Today I wanted to share a brief interview with Sol Orwell from Examine.com. Remember me talking about this great resource several months ago in my first edition of Products I Love? Well today, I thought it’s perfect timing to have one of the intelligent minds behind this fantastic site, Sol Orwell, to tell you a little bit more about Examine.com and the supplement guide.
Taken from examine.com bio page:
“Sol Orwell has a different story than most. Dabbling in web development while still in high school, he found he had a knack for building websites that were both useful and popular. He incorporated his first business while still studying computer engineering at the University of Toronto.
In his mid-20s, he opted to retire, freeing up time to do what he wanted, when he wanted. Transforming from fat to fit, he began to investigate the whys and hows behind nutrition, health, and fitness. It was this research that lead to Examine.com, the culmination of thousands of hours of research into anatomy and nutrition.”

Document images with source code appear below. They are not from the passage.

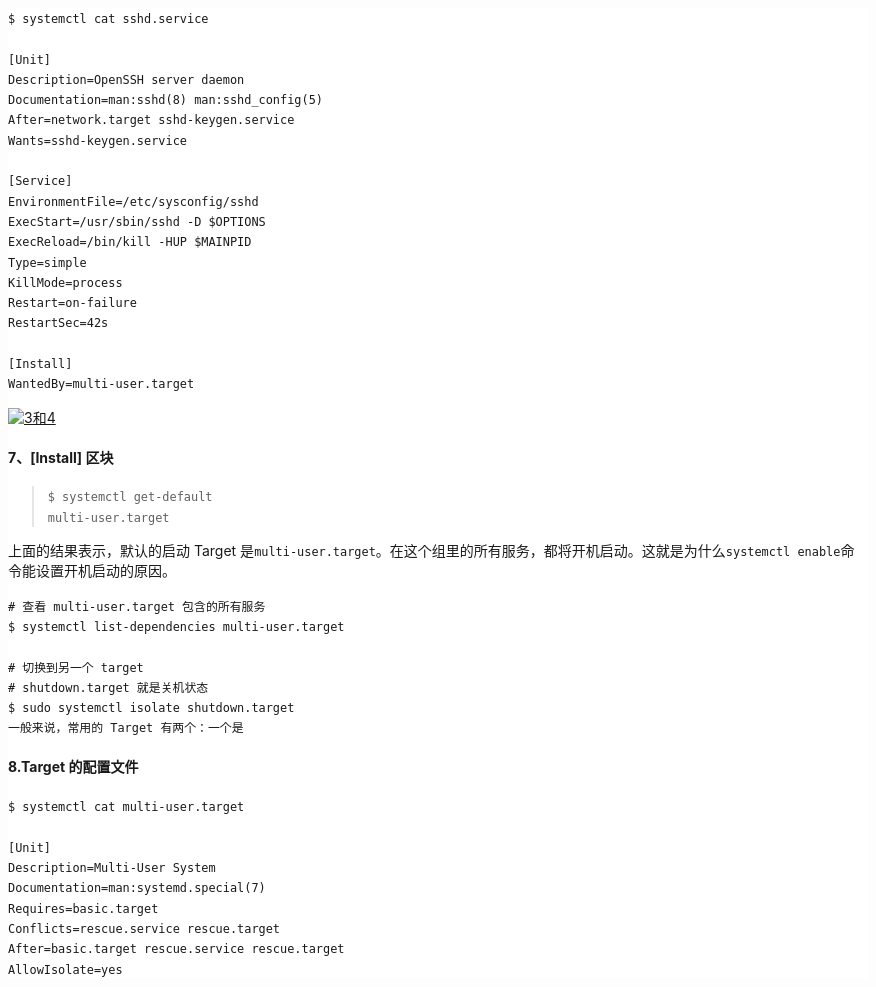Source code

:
 ```
$ systemctl cat sshd.service

[Unit]
Description=OpenSSH server daemon
Documentation=man:sshd(8) man:sshd_config(5)
After=network.target sshd-keygen.service
Wants=sshd-keygen.service

[Service]
EnvironmentFile=/etc/sysconfig/sshd
ExecStart=/usr/sbin/sshd -D $OPTIONS
ExecReload=/bin/kill -HUP $MAINPID
Type=simple
KillMode=process
Restart=on-failure
RestartSec=42s

[Install]
WantedBy=multi-user.target
```

[![3和4](https://asciinema.org/a/483588.svg)](https://asciinema.org/a/483588)

#### 7、[Install] 区块

> ```linux
> $ systemctl get-default
> multi-user.target
> ```

上面的结果表示，默认的启动 Target 是`multi-user.target`。在这个组里的所有服务，都将开机启动。这就是为什么`systemctl enable`命令能设置开机启动的原因。

```linux
# 查看 multi-user.target 包含的所有服务
$ systemctl list-dependencies multi-user.target

# 切换到另一个 target
# shutdown.target 就是关机状态
$ sudo systemctl isolate shutdown.target
一般来说，常用的 Target 有两个：一个是
```

#### 8.Target 的配置文件

```linux
$ systemctl cat multi-user.target

[Unit]
Description=Multi-User System
Documentation=man:systemd.special(7)
Requires=basic.target
Conflicts=rescue.service rescue.target
After=basic.target rescue.service rescue.target
AllowIsolate=yes
```
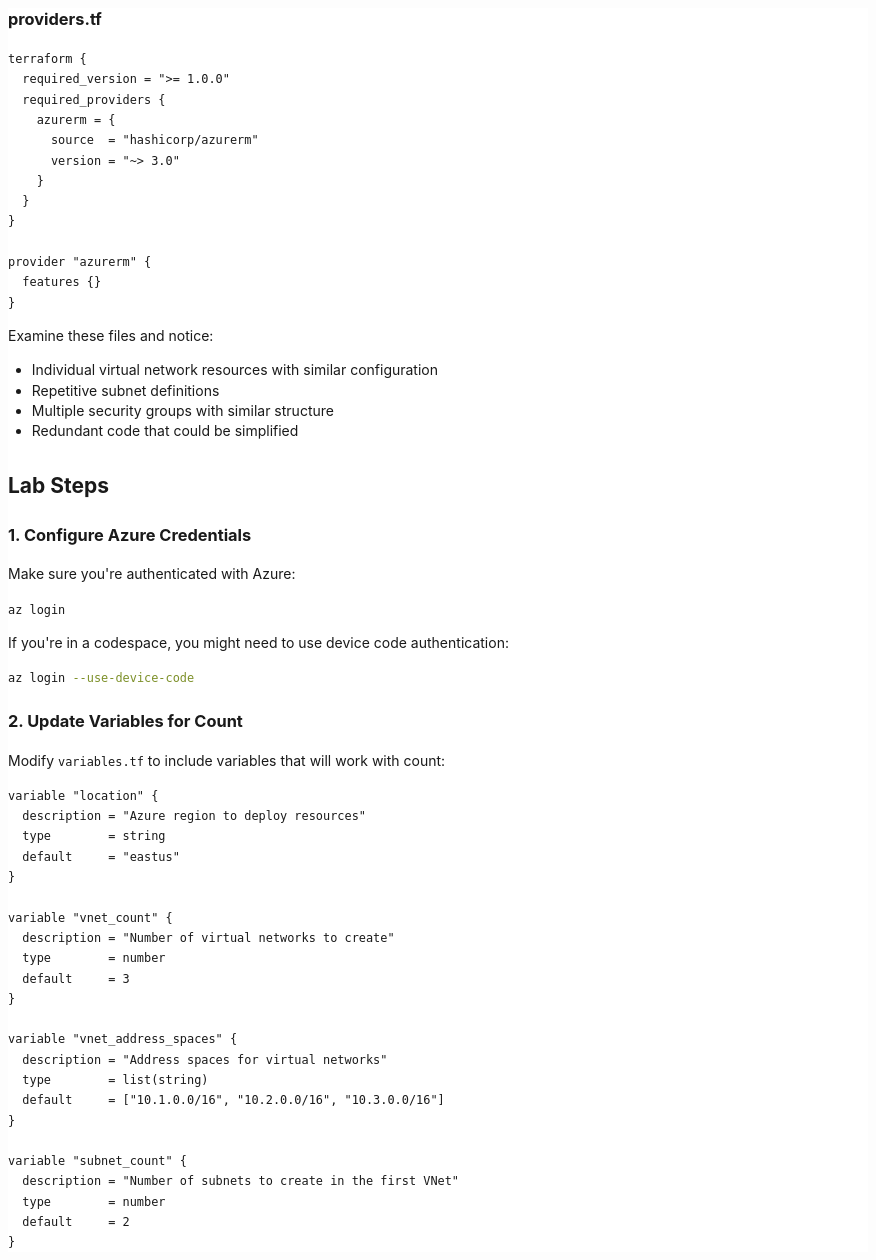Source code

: ### providers.tf
```hcl
terraform {
  required_version = ">= 1.0.0"
  required_providers {
    azurerm = {
      source  = "hashicorp/azurerm"
      version = "~> 3.0"
    }
  }
}

provider "azurerm" {
  features {}
}
```

Examine these files and notice:
- Individual virtual network resources with similar configuration
- Repetitive subnet definitions
- Multiple security groups with similar structure
- Redundant code that could be simplified

## Lab Steps

### 1. Configure Azure Credentials

Make sure you're authenticated with Azure:

```bash
az login
```

If you're in a codespace, you might need to use device code authentication:
```bash
az login --use-device-code
```

### 2. Update Variables for Count

Modify `variables.tf` to include variables that will work with count:

```hcl
variable "location" {
  description = "Azure region to deploy resources"
  type        = string
  default     = "eastus"
}

variable "vnet_count" {
  description = "Number of virtual networks to create"
  type        = number
  default     = 3
}

variable "vnet_address_spaces" {
  description = "Address spaces for virtual networks"
  type        = list(string)
  default     = ["10.1.0.0/16", "10.2.0.0/16", "10.3.0.0/16"]
}

variable "subnet_count" {
  description = "Number of subnets to create in the first VNet"
  type        = number
  default     = 2
}
```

Now that you know a little bit more about him, let’s move on to the info!
What is Examine.com’s Mission? Honestly? To make a difference. I’ve been building websites since I was in high school, and in my mid-20s I retired. I wasn’t rich by any means, but traveling the world and hanging out with my dog were more important to me. As I got into fitness, I realized that while supplementation could be powerful, the marketing was turning people off. Outlandish claims with “supporting” evidence (aka rat studies and/or petri-dish studies) were muddling the waters. For example, glutamine, one of the most popular “muscle builder” supplements, generates $600,000,000+/year. All because of some petri-dish results that do not happen in-vivo! Our goal has always been to be the reference site people look to and link to when talking about supplements. Until that happens, I’m not happy! And so that’s what we’re doing – building a team that of researchers, not marketing/”product” people. We have a dietetics graduate, a medical doctor, an MBA/MPH/PhD(c), a PhD, and a PharmD. A variety of theoretical and practical experiences involved.
There is a ton of “information” out there on supplementation. For a person just looking into it, what advice would you give them? Well beyond the obvious “if it sounds too good to be true, it likely is,” I have to be a bit egoist and tell them to go to Examine.com. We’ve been at it for 2.5+ years. We’ve amassed over 25,000 studies and have looked at over 2200 human studies in-depth. There is no one else like us, and as we have no ties to any supplement company, you can be assured that our conclusions are based on the overarching base of research, not our personal feelings.
Have supplement companies offered you anything to change your results? Absolutely. Due to how large we are (15,000+ people visit us every day), we have a discernable impact in people’s buying habits. We’ve been offered large sums of money to “fix” our research or even just say “buy X supplement from Y Company.” Thankfully, this isn’t about the money. Retirement means I’m good as-is, and due to our Supplement-Goals Reference Guide, the site makes enough money to pay all of our researchers. I’m happy that I’m the only non-researcher involved, and I intend on keeping it that way.
Tell us about your Supplement-Goals Reference Guide. Is it possible to be proud of a reference guide? Because that is how we feel. Like I said, we’ve been at this for 2.5+ years. Our editorial team is highly diverse. They get in some nice arguments internally (as they should!). So the Supplement-Goals Reference Guide is our summation of all that research. It lets you quickly look up a supplement and see what it does and doesn’t do. But more importantly, it lets you look up a health goal (for example, blood sugar or memory), and then lets you find out which supplements influence those goals! It also includes lifetime updates. It’s the intelligent way to use supplements.
If there was one thing you wish people knew about supplementation, what would it be? Supplements can be powerful, but they are to be used in a targeted manner. My favorite example is berberine. It is very potent in helping reduce blood sugar levels. Now, for the Average Joe, that isn’t a big concern, but for someone diabetic (or pre-diabetic), controlling your blood sugar levels can be critical! Taking supplements in a shotgun approach is a waste of money, and has potential downsides to your health. Identifying specific health goals to tackle, and then seeing which supplements help (and which could potentially harm!) is the smart and responsible way to go!